--- EXCERPTED DATA Enclosed Below ---
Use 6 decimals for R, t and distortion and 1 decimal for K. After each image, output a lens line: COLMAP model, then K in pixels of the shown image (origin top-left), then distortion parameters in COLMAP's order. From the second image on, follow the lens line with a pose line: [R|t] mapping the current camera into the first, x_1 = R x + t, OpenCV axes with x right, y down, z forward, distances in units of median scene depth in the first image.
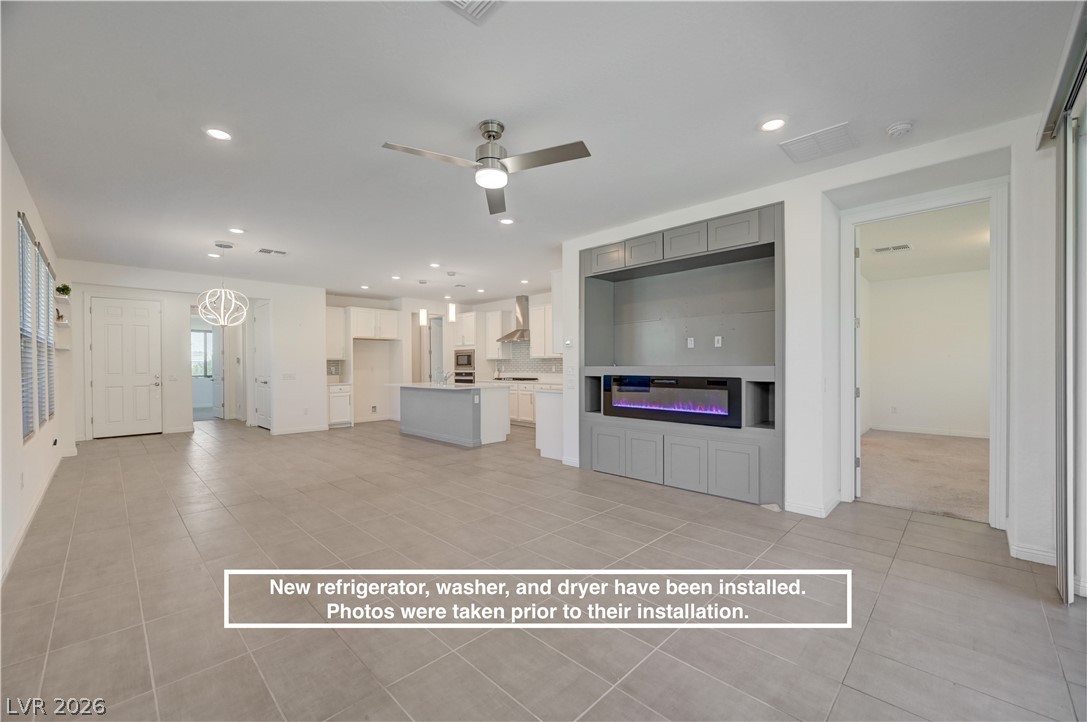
lens RADIAL K [[426.5, 0, 541.4], [0, 426.5, 366.7], [0, 0, 1]] dist [0.000713, 0.000096]
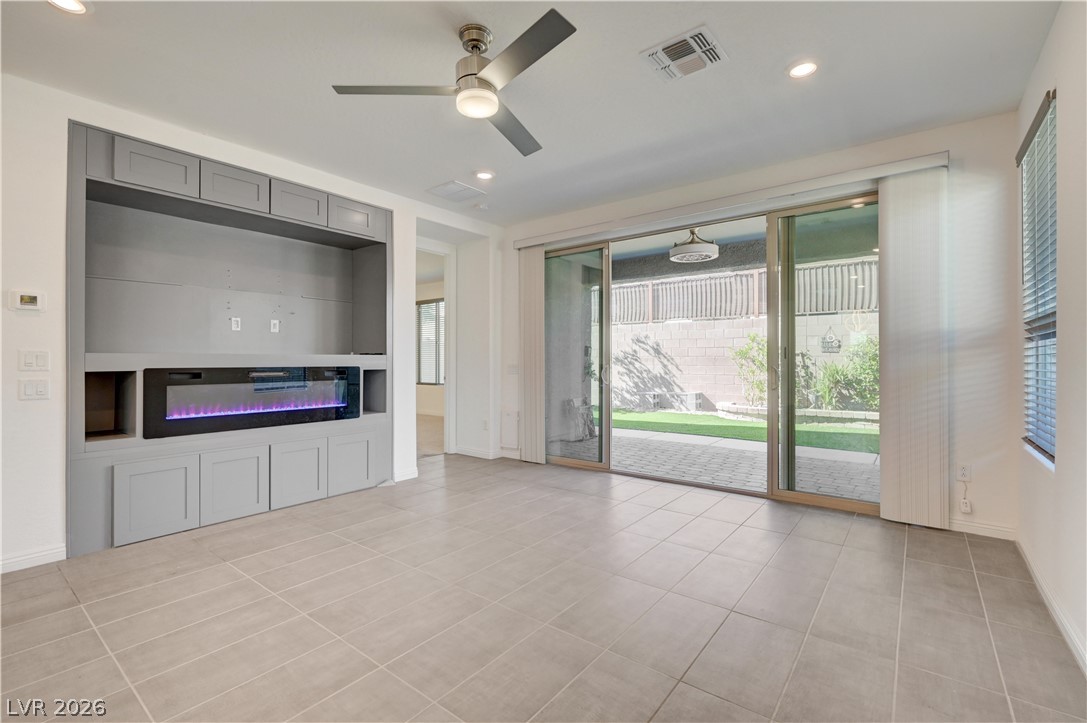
lens RADIAL K [[480.1, 0, 542.4], [0, 480.1, 358.3], [0, 0, 1]] dist [-0.002086, -0.000256]
pose [[-0.097570, 0.001134, 0.995228, -0.695515], [-0.002454, 0.999996, -0.001380, 0.006380], [-0.995226, -0.002577, -0.097567, 0.681418]]
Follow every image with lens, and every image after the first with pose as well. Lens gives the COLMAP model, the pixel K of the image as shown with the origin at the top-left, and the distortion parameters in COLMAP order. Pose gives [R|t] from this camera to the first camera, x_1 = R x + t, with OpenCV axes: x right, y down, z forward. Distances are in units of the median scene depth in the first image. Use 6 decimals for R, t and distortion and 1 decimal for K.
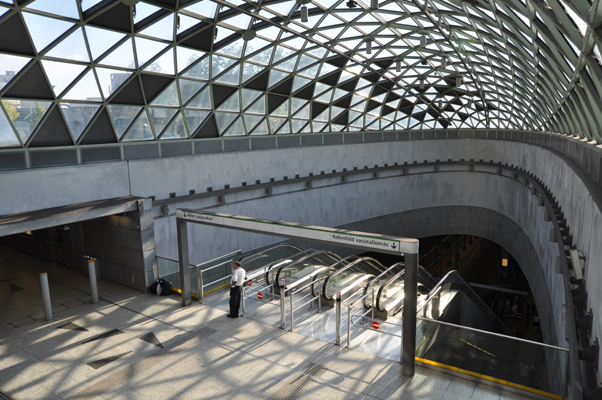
lens RADIAL K [[441.0, 0, 302.1], [0, 441.0, 202.3], [0, 0, 1]] dist [-0.055426, 0.004150]
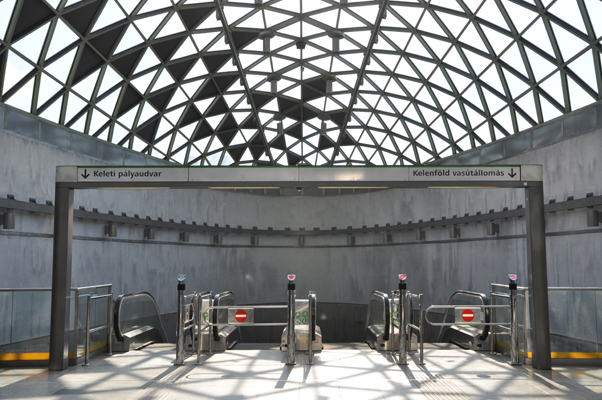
lens RADIAL K [[791.9, 0, 299.7], [0, 791.9, 198.5], [0, 0, 1]] dist [0.126349, 0.000000]
pose [[0.841119, 0.061915, 0.537294, -0.296344], [0.076457, 0.969838, -0.231451, 0.156444], [-0.535418, 0.235757, 0.811015, 0.049386]]
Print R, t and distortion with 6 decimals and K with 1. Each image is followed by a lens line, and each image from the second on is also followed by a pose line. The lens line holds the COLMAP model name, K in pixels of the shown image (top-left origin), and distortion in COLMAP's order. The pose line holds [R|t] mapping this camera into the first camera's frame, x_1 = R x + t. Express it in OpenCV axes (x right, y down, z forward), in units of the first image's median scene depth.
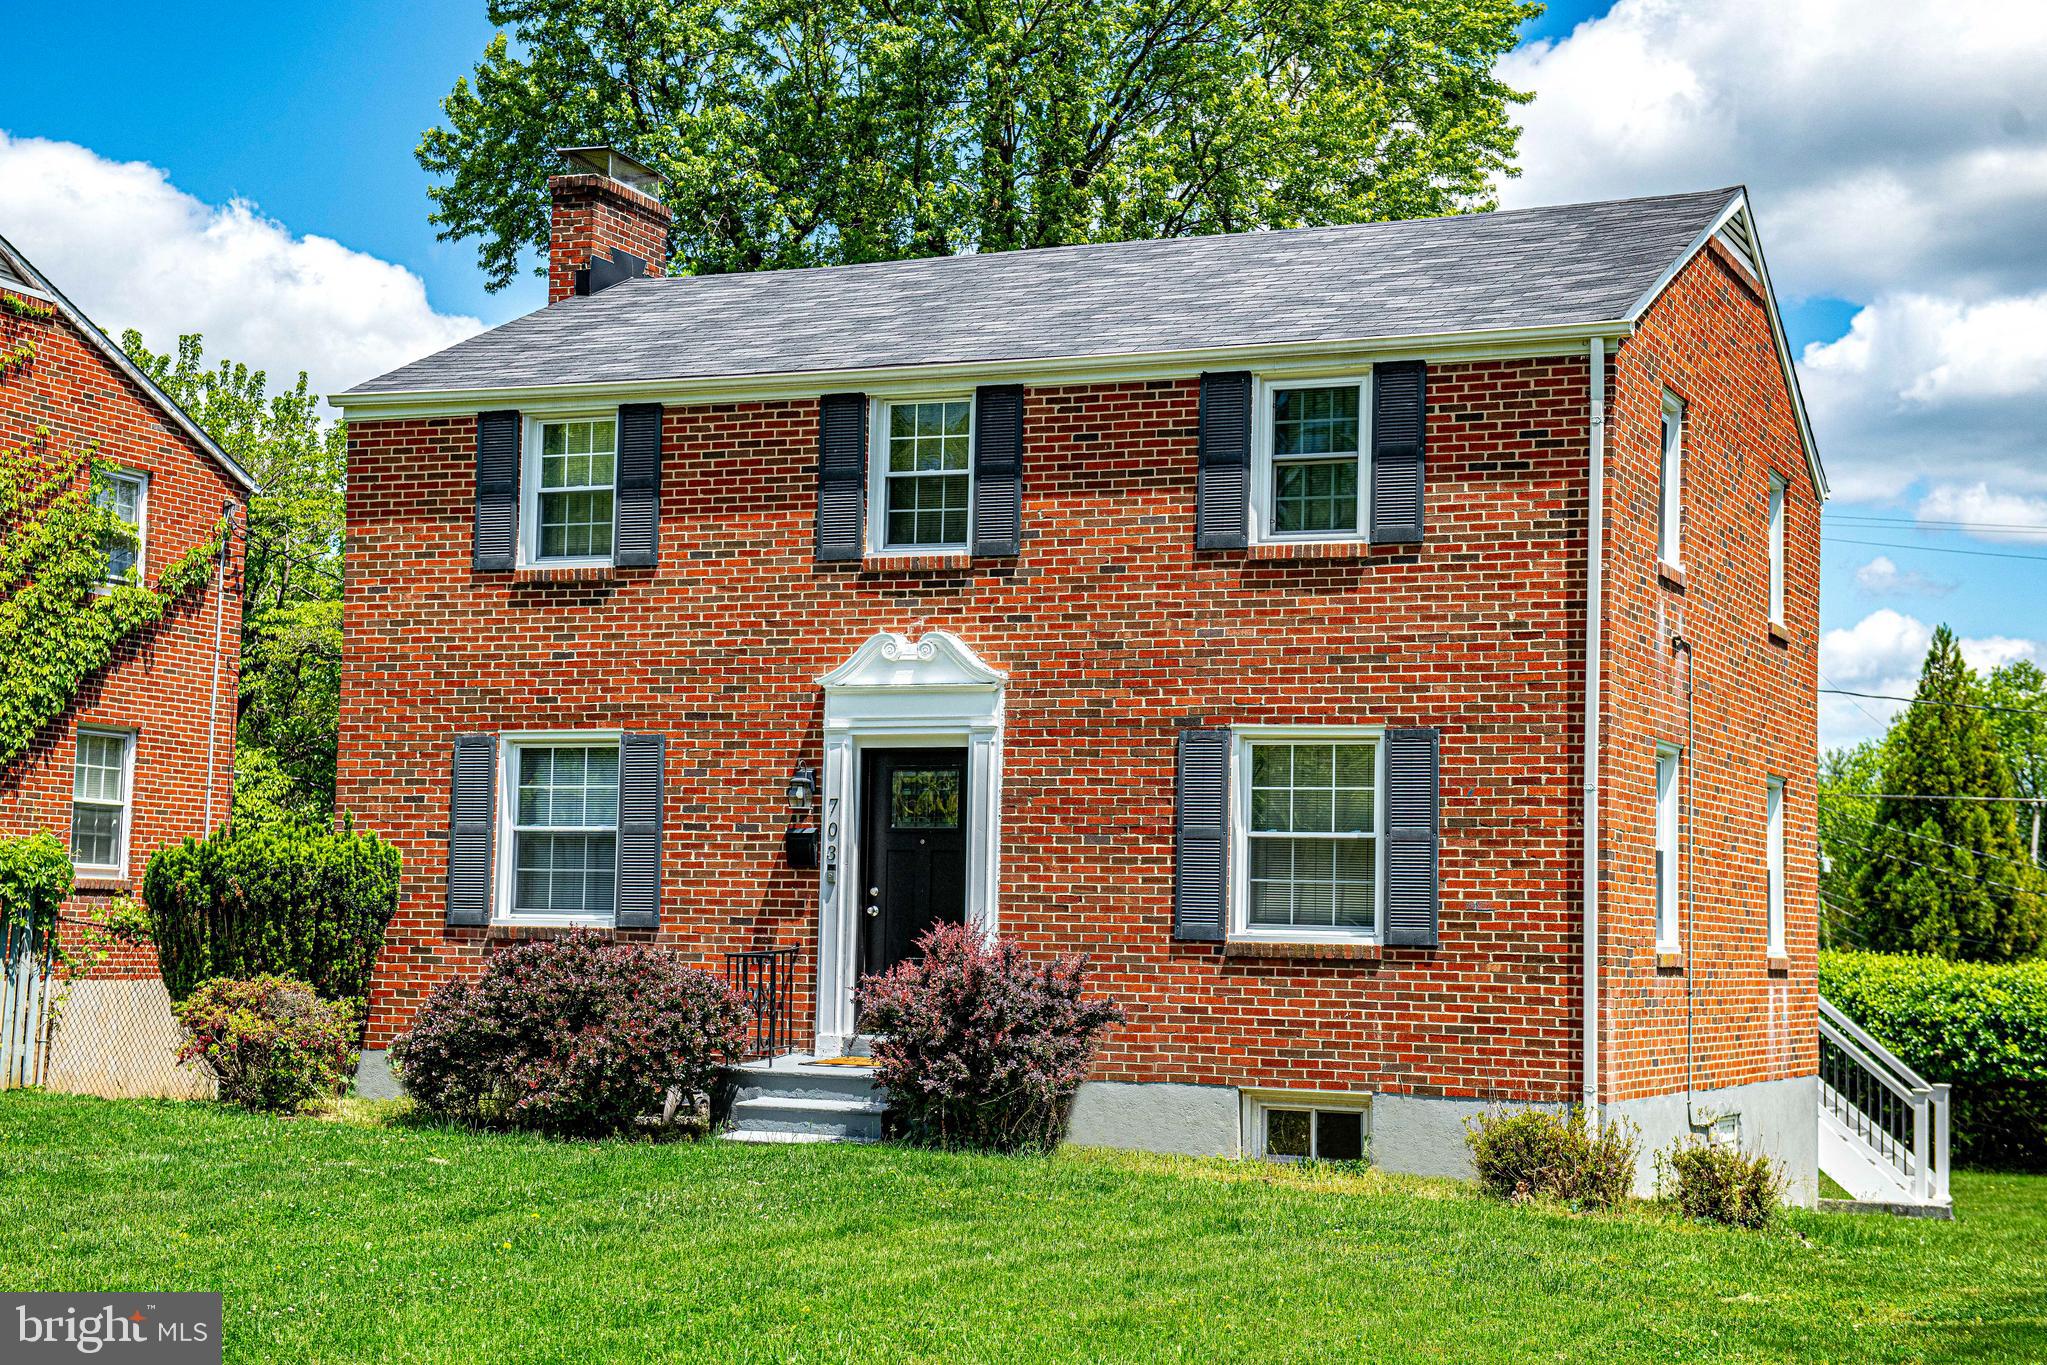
lens RADIAL K [[3028.1, 0, 1023.5], [0, 3028.1, 682.5], [0, 0, 1]] dist [0.086556, 0.033181]
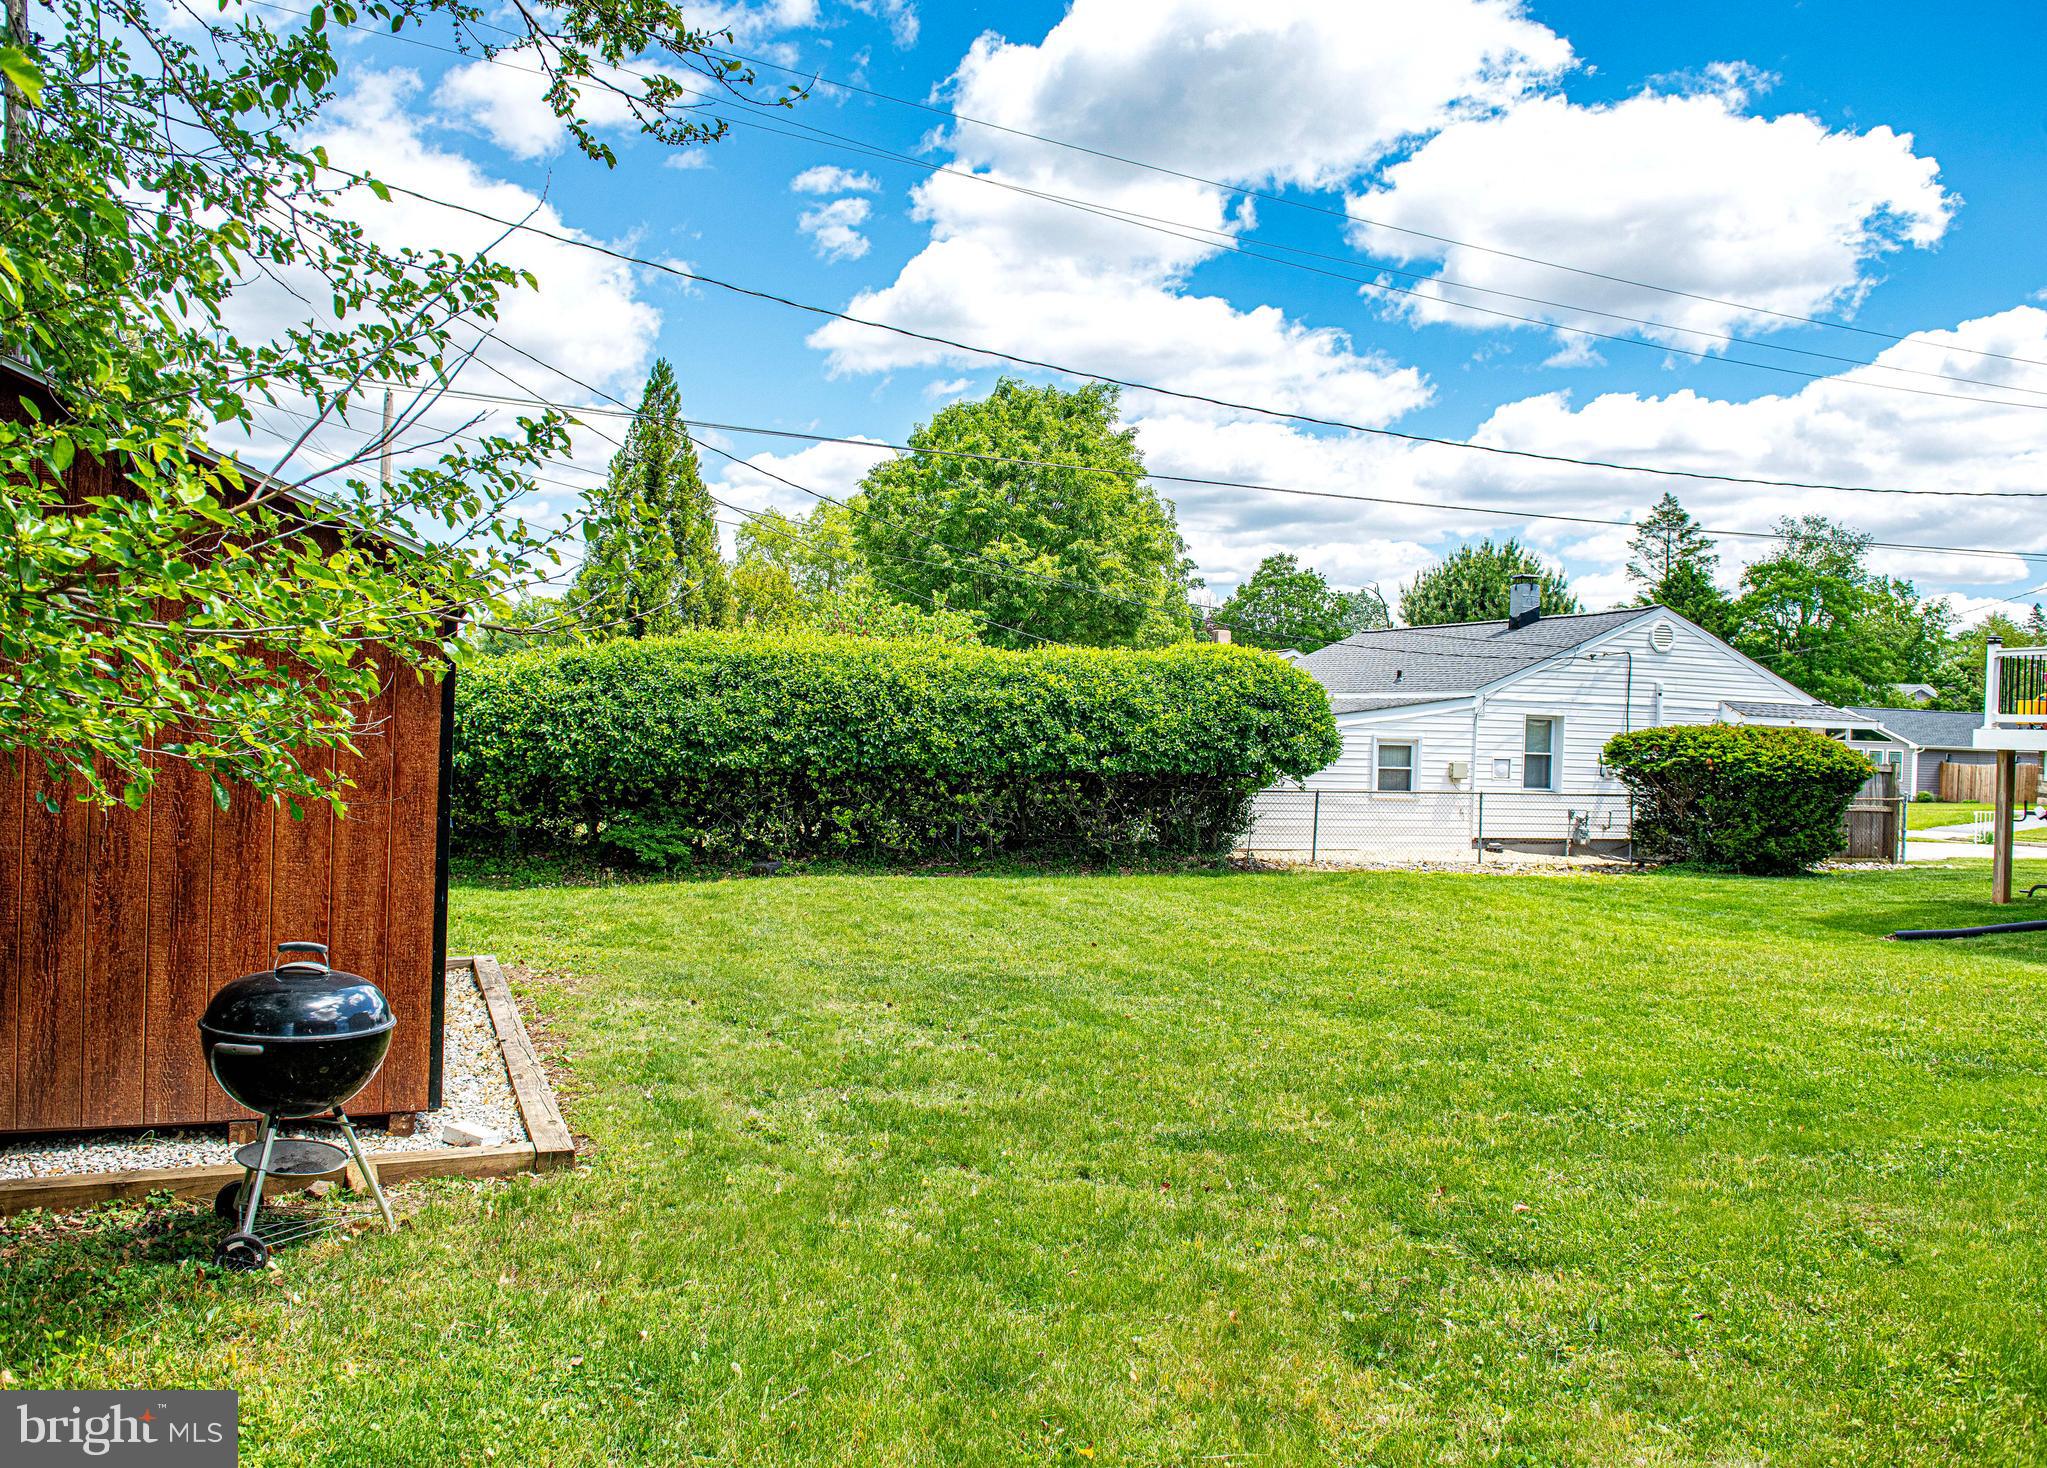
--- End of Enclosed EXCERPTED DATA ---
● **ACTION ITEM**: Can you recast every line of the records above as a numbered list, skipping blank lines and leaving out the pictures?

● **SOLUTION BELOW**:
1. Use 6 decimals for R, t and distortion and 1 decimal for K. After each image, output a lens line: COLMAP model, then K in pixels of the shown image (origin top-left), then distortion parameters in COLMAP's order. From the second image on, follow the lens line with a pose line: [R|t] mapping the current camera into the first, x_1 = R x + t, OpenCV axes with x right, y down, z forward, distances in units of median scene depth in the first image.
2. lens RADIAL K [[426.5, 0, 541.4], [0, 426.5, 366.7], [0, 0, 1]] dist [0.000713, 0.000096]
3. lens RADIAL K [[480.1, 0, 542.4], [0, 480.1, 358.3], [0, 0, 1]] dist [-0.002086, -0.000256]
4. pose [[-0.097570, 0.001134, 0.995228, -0.695515], [-0.002454, 0.999996, -0.001380, 0.006380], [-0.995226, -0.002577, -0.097567, 0.681418]]
5. Follow every image with lens, and every image after the first with pose as well. Lens gives the COLMAP model, the pixel K of the image as shown with the origin at the top-left, and the distortion parameters in COLMAP order. Pose gives [R|t] from this camera to the first camera, x_1 = R x + t, with OpenCV axes: x right, y down, z forward. Distances are in units of the median scene depth in the first image. Use 6 decimals for R, t and distortion and 1 decimal for K.
6. lens RADIAL K [[441.0, 0, 302.1], [0, 441.0, 202.3], [0, 0, 1]] dist [-0.055426, 0.004150]
7. lens RADIAL K [[791.9, 0, 299.7], [0, 791.9, 198.5], [0, 0, 1]] dist [0.126349, 0.000000]
8. pose [[0.841119, 0.061915, 0.537294, -0.296344], [0.076457, 0.969838, -0.231451, 0.156444], [-0.535418, 0.235757, 0.811015, 0.049386]]
9. Print R, t and distortion with 6 decimals and K with 1. Each image is followed by a lens line, and each image from the second on is also followed by a pose line. The lens line holds the COLMAP model name, K in pixels of the shown image (top-left origin), and distortion in COLMAP's order. The pose line holds [R|t] mapping this camera into the first camera's frame, x_1 = R x + t. Express it in OpenCV axes (x right, y down, z forward), in units of the first image's median scene depth.
10. lens RADIAL K [[3028.1, 0, 1023.5], [0, 3028.1, 682.5], [0, 0, 1]] dist [0.086556, 0.033181]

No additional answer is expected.